彼女がいくらもう平気だと言っても聞いてもらえず、ディアーナは仕方無しにベッドの上で退屈を持て余していた。
やって来た二人に笑顔で答えたディアーナは、本当に元気そのものでセイリオスはほっと胸を撫で下ろした。
「いいかい、ディアーナ。今回のことで懲りたろう? もう勝手に外に行くのは止めなさい。いいね?」
「は〜い。さっきも、皆に同じ事言われましたわ。」
「そうそう。大人しくしてるのが一番だぜ、姫さん。」
兄に注意されて小さくなるディアーナに笑うシオン。
いつもの、三人のやり取り。
…でも何故かその時、ディアーナはふと違和感を覚えた。
「どうしても行きたいってんなら必ず誰か護衛に付けるこったな。」
「じゃあ、シオン来てくださいます?」
「俺? うーん、どーしよーかな。」
「止しなさいディアーナ。こいつは別の意味で危ない。」
「おーお。言ってくれるねぇ、殿下。」
「本当の事だろうが。」
「…ま、確かに否定はしないがな。
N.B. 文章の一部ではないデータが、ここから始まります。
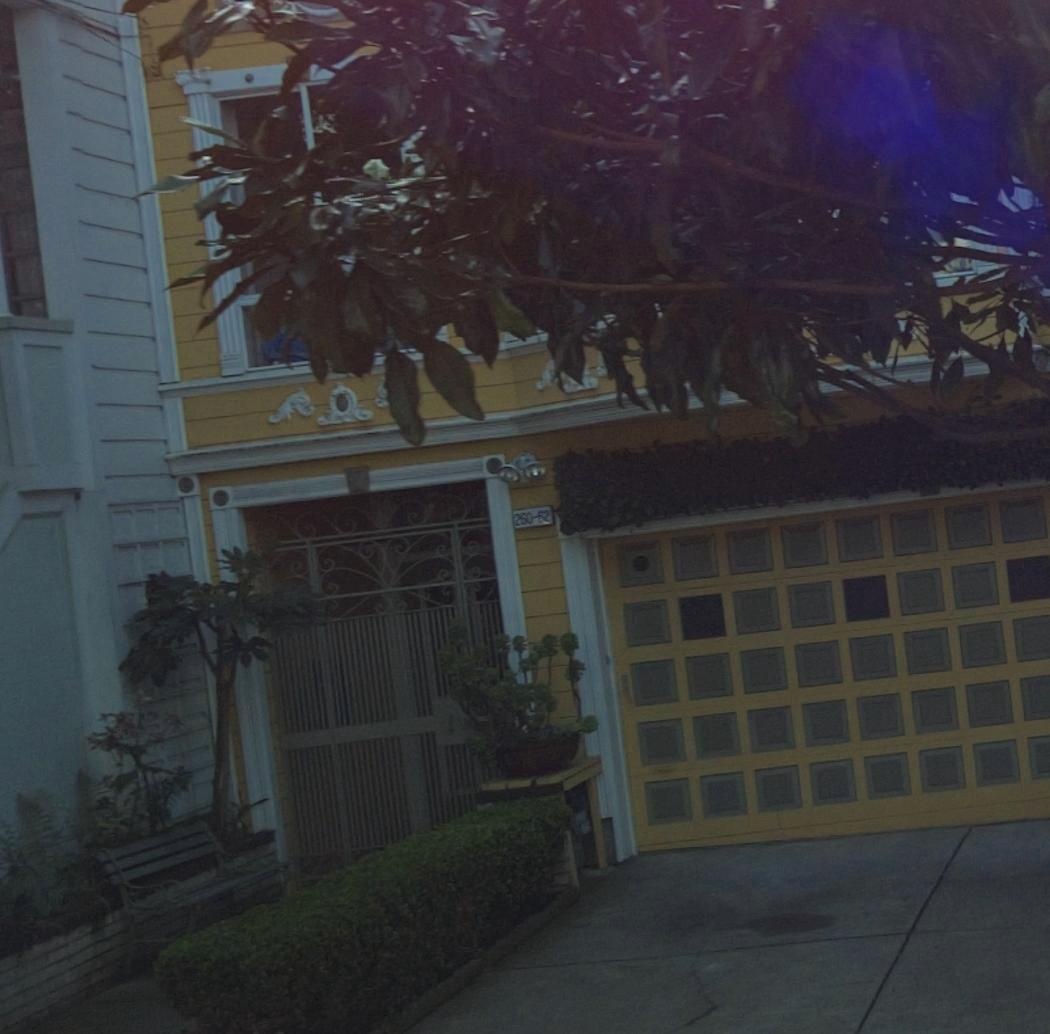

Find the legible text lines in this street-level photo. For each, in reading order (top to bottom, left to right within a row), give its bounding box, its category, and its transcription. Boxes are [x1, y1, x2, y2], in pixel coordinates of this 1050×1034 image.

[513, 512, 534, 526] StreetNumber: 260
[537, 509, 549, 524] StreetNumber: 62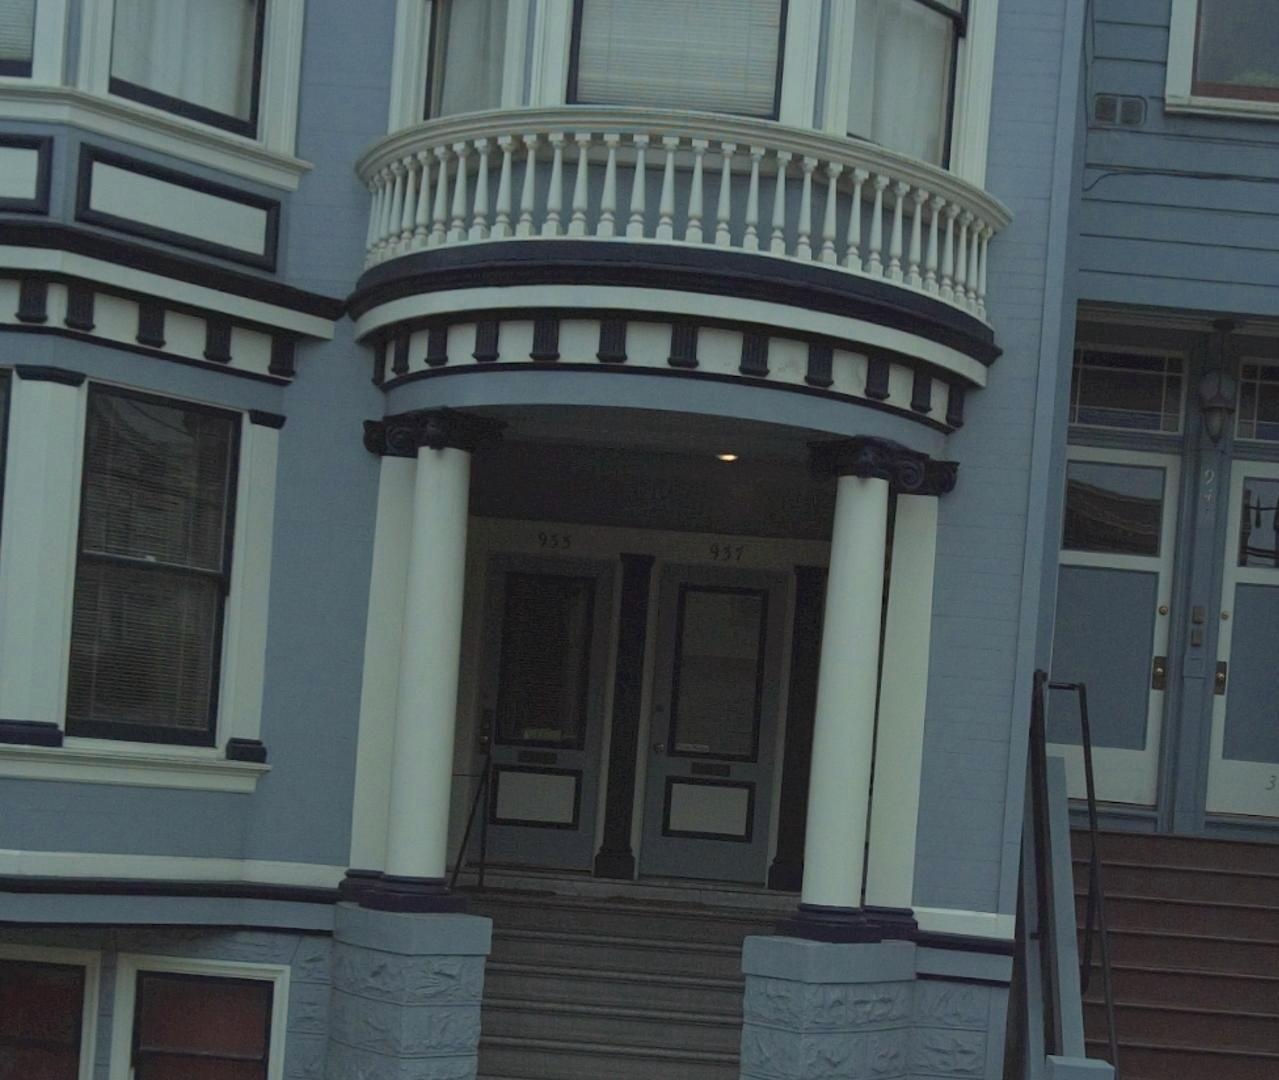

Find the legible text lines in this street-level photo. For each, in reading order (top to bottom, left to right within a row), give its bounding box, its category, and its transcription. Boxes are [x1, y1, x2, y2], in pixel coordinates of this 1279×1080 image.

[1201, 464, 1216, 488] StreetNumber: 9
[536, 529, 574, 553] StreetNumber: 935
[706, 542, 747, 564] StreetNumber: 937
[1262, 772, 1279, 793] StreetNumber: 3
」
…言って、笑う声。いつもと同じ声。
ディアーナは内心で小さな焦燥を感じる。
どうしてだろう。何が違うんだろう。いつもと。
いつも。―そう、いつもなら…。
「ディアーナ。どうしても外に行きたくなったら私に言いなさい。視察という事で時間を取ってあげるよ。」
「えー。それじゃあ、つまりませんわ。」
「…いい加減にしなさい。お前は少々遊びすぎだ!」
続く兄のお小言はもはやディアーナの耳には入っていなかった。
―シオンが、おかしい。
そう感じたディアーナは兄の後ろに控える彼の方をそっと見詰める。
…遠い。彼と自分の間がひどく離れているように思えた。いつもなら、あんな所で控えていたりはしないのに。
―いつもなら。そう、いつもなら。
もっと近くで彼女の顔を覗き込んで、その琥珀の瞳を悪戯っぽく煌かせて。
楽しそうに笑って、最後には必ずよしよしと彼女の頭を撫でていく。
それなのに、今はどうした事だろう。
顔はこちらに向けているのに、ちっとも目が合わない。
こちらの方を見ているはずなのに、どこか遠くを見ているようなそんな瞳。
笑っているのに笑っていないように思えるのは何故だろう。
(…シオンは、人と話す時、目を合わせないのはいけない事だって言ってましたのに…)
今回のこと、彼はひどく怒っているのだろうか。
不安げに揺れるディアーナの目線に応えるものは無い。
…結局その日、最後まで二人の視線が絡む事は無かったのだった。